Collected data entries:

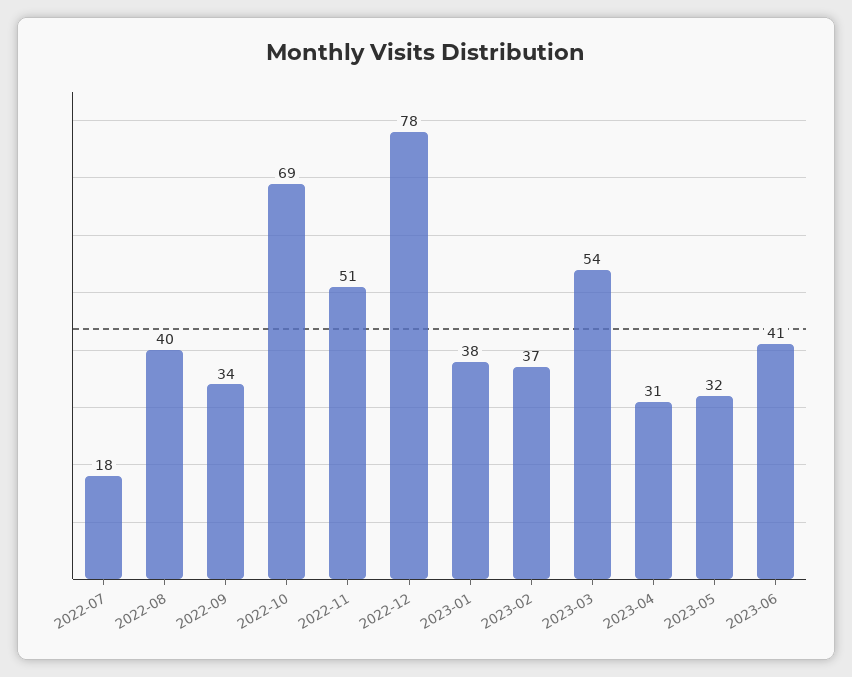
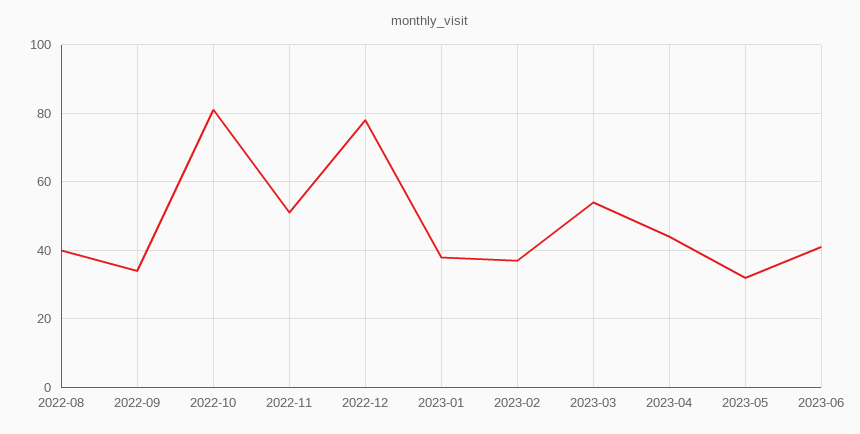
  {
-   "2022-07": 18,
    "2022-08": 40,
    "2022-09": 34,
-   "2022-10": 69,
+   "2022-10": 80,
    "2022-11": 51,
    "2022-12": 78,
    "2023-01": 38,
    "2023-02": 37,
    "2023-03": 54,
-   "2023-04": 31,
+   "2023-04": 45,
    "2023-05": 32,
    "2023-06": 41
  }

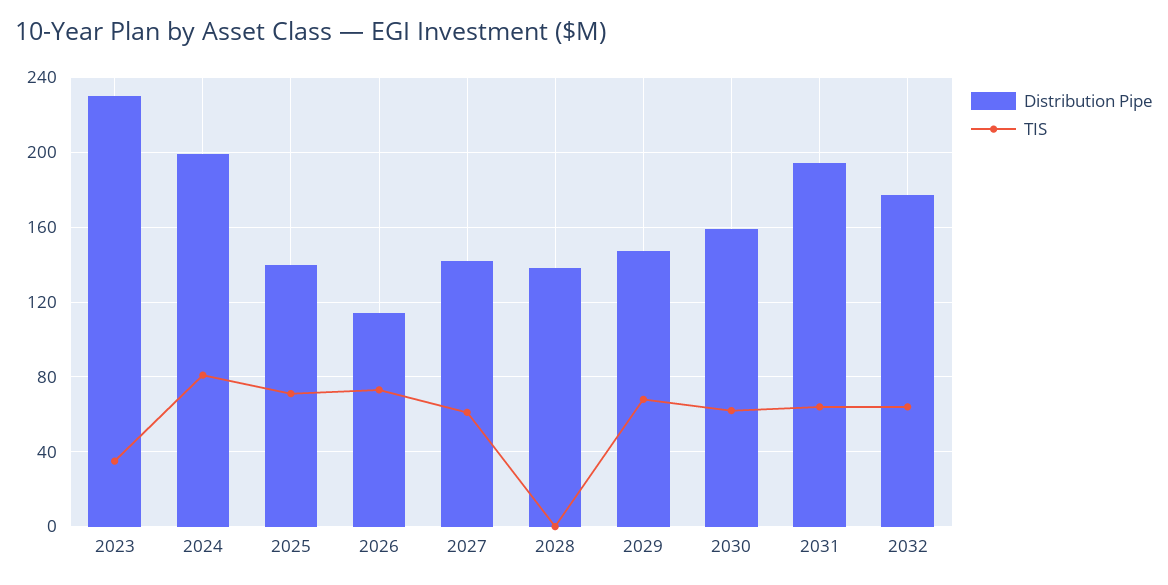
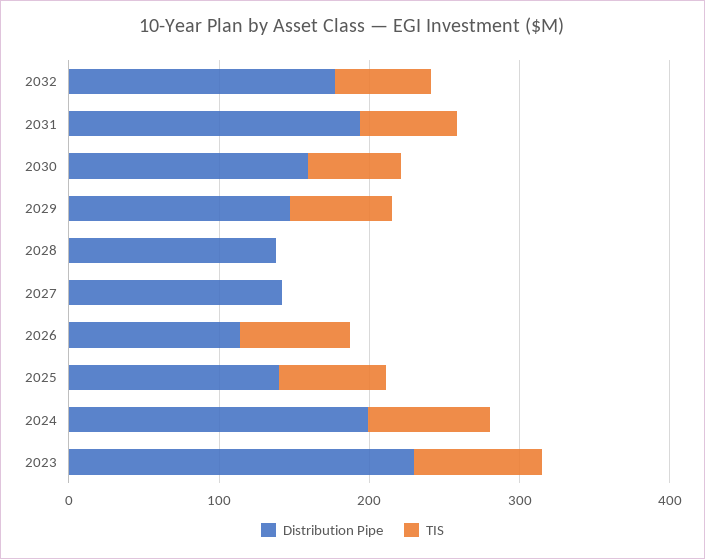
  {
    "Distribution Pipe": {
      "2023": 230,
      "2024": 200,
      "2025": 140,
      "2026": 115,
      "2027": 140,
      "2028": 140,
      "2029": 145,
      "2030": 160,
      "2031": 195,
      "2032": 175
    },
    "TIS": {
-     "2023": 35,
+     "2023": 80,
      "2024": 80,
      "2025": 70,
      "2026": 75,
-     "2027": 60,
+     "2027": 0,
      "2028": 0,
      "2029": 70,
      "2030": 60,
      "2031": 65,
      "2032": 65
    }
  }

§ PROMPT:
Exact copy, pictures excluded: restate every record above word for word.

§ SOLUTION TO THE EXERCISE:
  {
-   "2022-07": 18,
    "2022-08": 40,
    "2022-09": 34,
-   "2022-10": 69,
+   "2022-10": 80,
    "2022-11": 51,
    "2022-12": 78,
    "2023-01": 38,
    "2023-02": 37,
    "2023-03": 54,
-   "2023-04": 31,
+   "2023-04": 45,
    "2023-05": 32,
    "2023-06": 41
  }

  {
    "Distribution Pipe": {
      "2023": 230,
      "2024": 200,
      "2025": 140,
      "2026": 115,
      "2027": 140,
      "2028": 140,
      "2029": 145,
      "2030": 160,
      "2031": 195,
      "2032": 175
    },
    "TIS": {
-     "2023": 35,
+     "2023": 80,
      "2024": 80,
      "2025": 70,
      "2026": 75,
-     "2027": 60,
+     "2027": 0,
      "2028": 0,
      "2029": 70,
      "2030": 60,
      "2031": 65,
      "2032": 65
    }
  }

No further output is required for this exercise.